Comprueba lo entendido:
• A. Según la lectura, ¿qué le daban a Ronnie todos los días por la mañana?
• B. Vuelve a escribir sin cambios el fragmento de la lectura que empieza con las palabras que contienen "Una vez que el" y termina con "asentir con cortesía.".
• C. Haz una lista de todas las personas a las que la lectura llama por su nombre.

Texto de lectura:
════════
Para un chico de 13 años, todo esto es muy emocionante; sobre todo si es Halloween y él conoce una entrada secreta a la casa. En 1991, dos amigos y yo tomamos un bote de plástico y llegamos a la propiedad por la puerta de atrás, a medianoche, y nos metimos a merodear en la casa buscando el cuarto rojo debajo de las escaleras, donde se suponía que vivía el diablo. No lo encontramos. Trece años después, Ronnie me confirmó que no había ninguna habitación del diablo debajo de las escaleras.

A Ronnie le daban todos los días por la mañana una pequeña taza de plástico llena de pastillas de OxyContin. Se dedicaba a masticar la capa de confitura que cubre las pastillas metódicamente y se ponía un poco parlanchín una vez que hacía efecto la droga. Nunca entendí por qué necesitaba una dosis tan fuerte de calmantes, los cuales normalmente no se reparten con generosidad en las cárceles. Una vez hablamos de nuestro lugar favorito para comer pizza en Amityville y de la eterna existencia del bar en el que entró de súbito la noche del 13 de noviembre de 1974 diciendo que alguien había matado a su familia. Ronnie se veía cómodo conmigo y me compartió algunos detalles de su extraña vida. Le enviaba algunos cuadros que pintaba a su esposa, quien, según afirmaba, los vendía de manera clandestina y él me decía que no necesitaba el dinero porque (supuestamente) le pagaban por los derechos de usar su imagen en las películas.

Con el tiempo surgió el tema de los asesinatos. En mi primer año con Ronnie me contó una historia sacada de Goodfellas. Decía que su tío-abuelo, Peter DeFeo, era un capo de la familia criminal genovesa. Un conflicto de dinero de la mafia habría derivado en que un capo enviara a un matón en un ajuste de cuentas y matara a todos los miembros de su familia excepto a él, quien de algún modo había logrado escapar. Yo asentí sin decir nada. Los tipos de la mafia estaban conscientes de las conexiones que Ronnie tenía con hombres que estaban metidísimos en esa organización, pero no lo aceptaban como a uno de los suyos debido a la naturaleza de su caso. También me habló de “matones”, besos de la muerte y la reunión organizada por Joe the Barber en 1957 en Apalachin, Nueva York, a la que Peter DeFeo habría asistido. Pasaría bastante tiempo antes de que Ronnie considerara que yo era digno de conocer la verdadera historia de los asesinatos.

Una vez que el OxyContin hizo su efecto y hubo pasado un año durante el cual yo no me había burlado de él ni había contado chismes acerca de lo que me contaba ni le había pedido pastillas ni dinero, me confesó que todo eso de los asesinos de la mafia lo había inventado. DeFeo me contó que su hermana se había vuelto loca. Dawn había sido siempre una persona inestable y odiaba a la familia, por lo que terminó matándolos a todos con una pistola. Ronnie sobrevivió gracias a que en un forcejeo logró quitarle el arma y la mató. Volví a asentir con cortesía.
════════
Información mostrada:
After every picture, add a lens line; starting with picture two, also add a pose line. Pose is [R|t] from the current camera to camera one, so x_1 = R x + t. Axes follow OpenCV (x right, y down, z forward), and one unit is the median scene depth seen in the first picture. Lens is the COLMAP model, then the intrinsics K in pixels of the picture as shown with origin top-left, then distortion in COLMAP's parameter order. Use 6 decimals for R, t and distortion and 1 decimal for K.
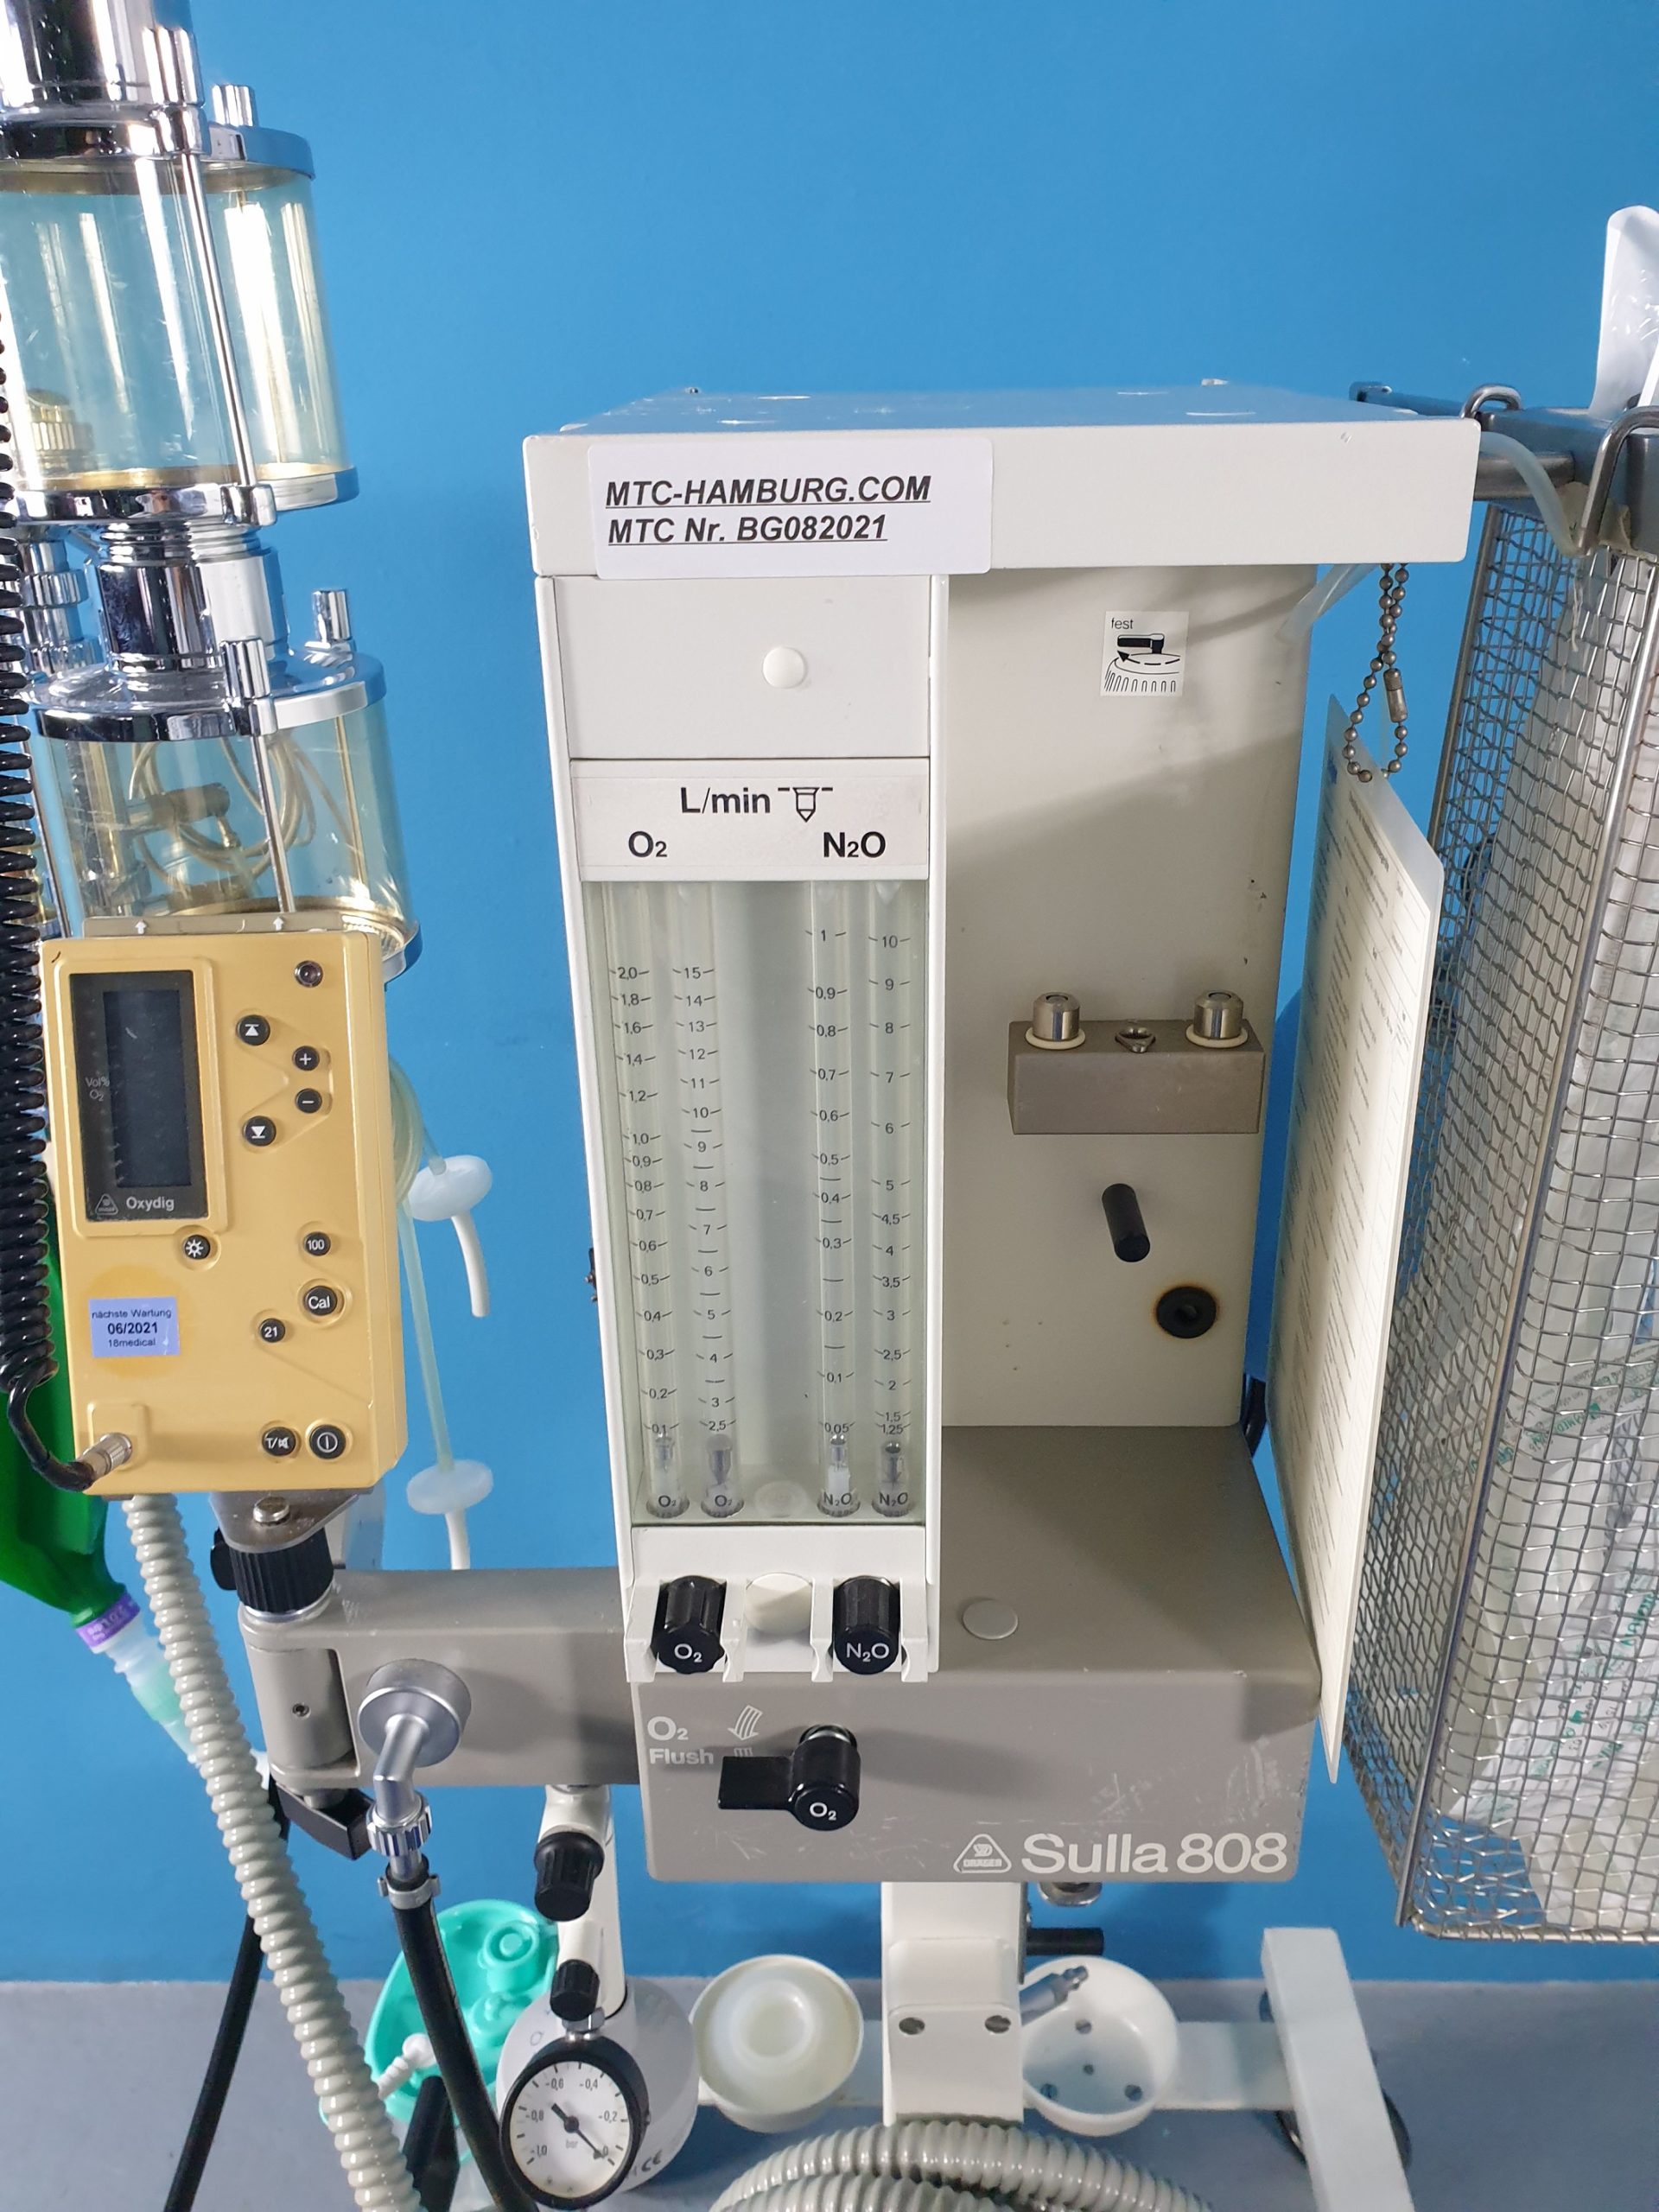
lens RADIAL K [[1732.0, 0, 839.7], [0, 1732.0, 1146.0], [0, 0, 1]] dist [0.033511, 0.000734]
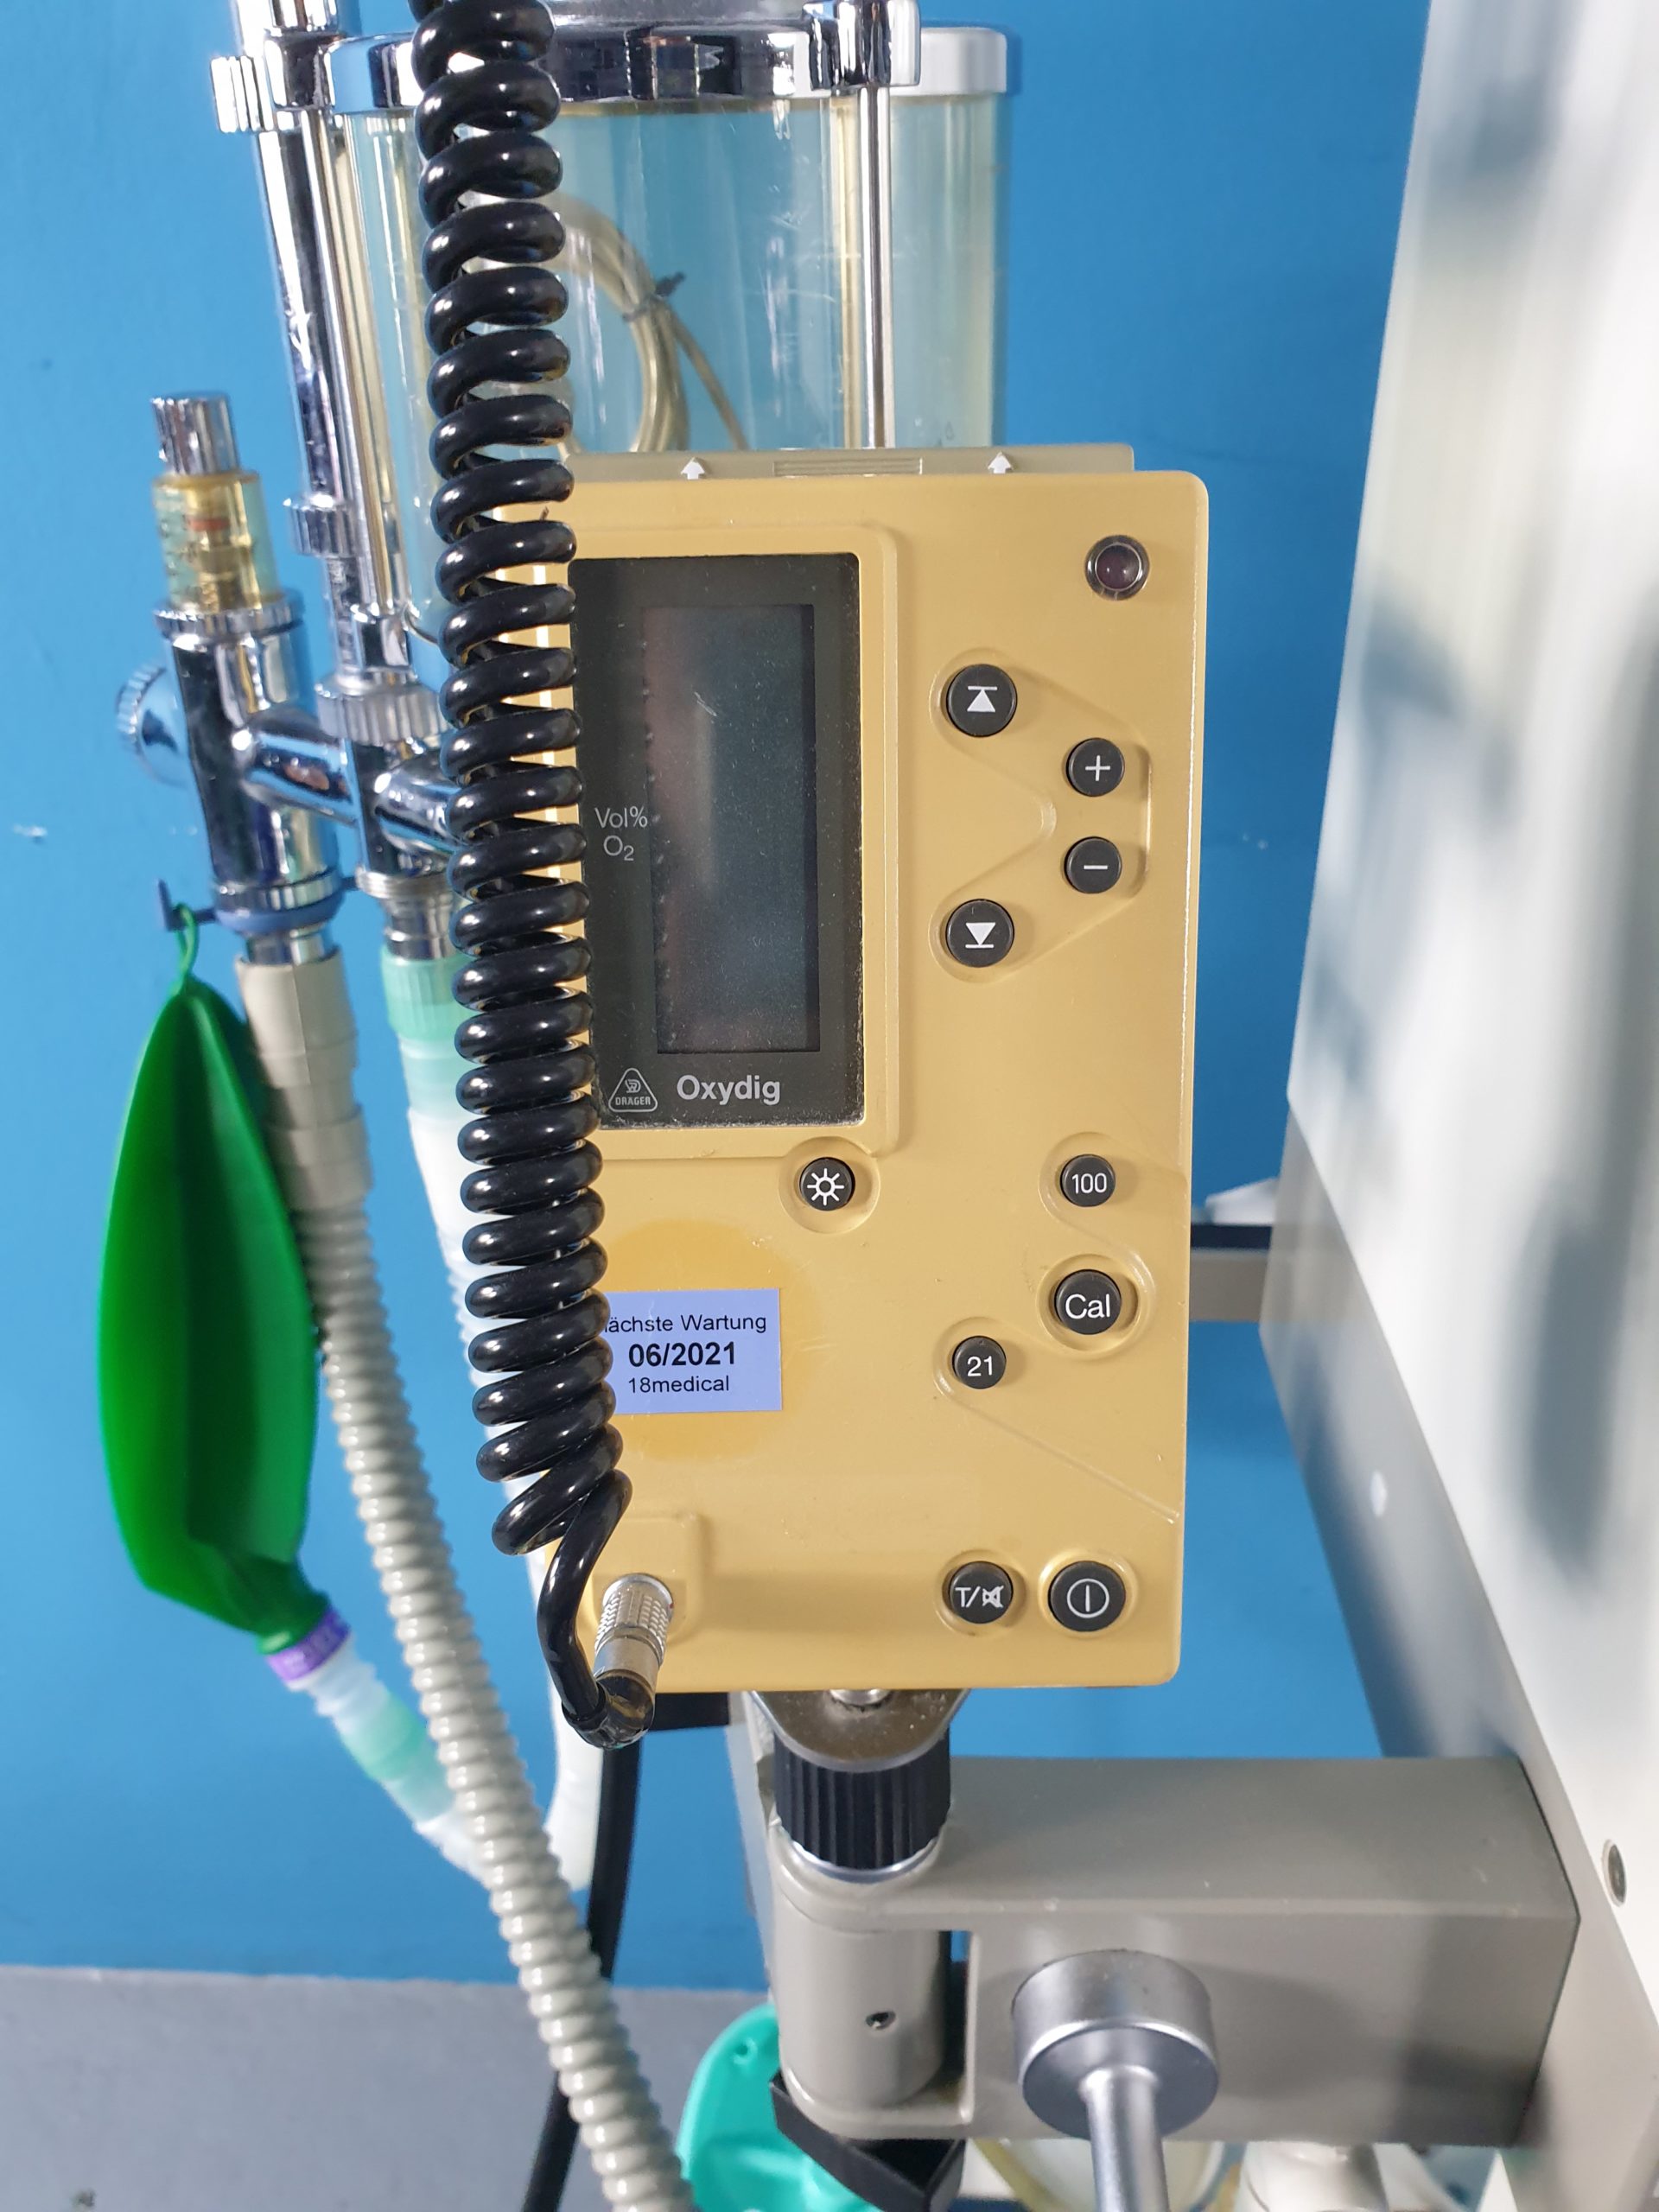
════════
Respuestas en orden:
• A. Una pequeña taza de plástico llena de pastillas de OxyContin.

• B.
Una vez que el OxyContin hizo su efecto y hubo pasado un año durante el cual yo no me había burlado de él ni había contado chismes acerca de lo que me contaba ni le había pedido pastillas ni dinero, me confesó que todo eso de los asesinos de la mafia lo había inventado. DeFeo me contó que su hermana se había vuelto loca. Dawn había sido siempre una persona inestable y odiaba a la familia, por lo que terminó matándolos a todos con una pistola. Ronnie sobrevivió gracias a que en un forcejeo logró quitarle el arma y la mató. Volví a asentir con cortesía.

• C. Ronnie (también llamado DeFeo), Peter DeFeo, Joe the Barber y Dawn.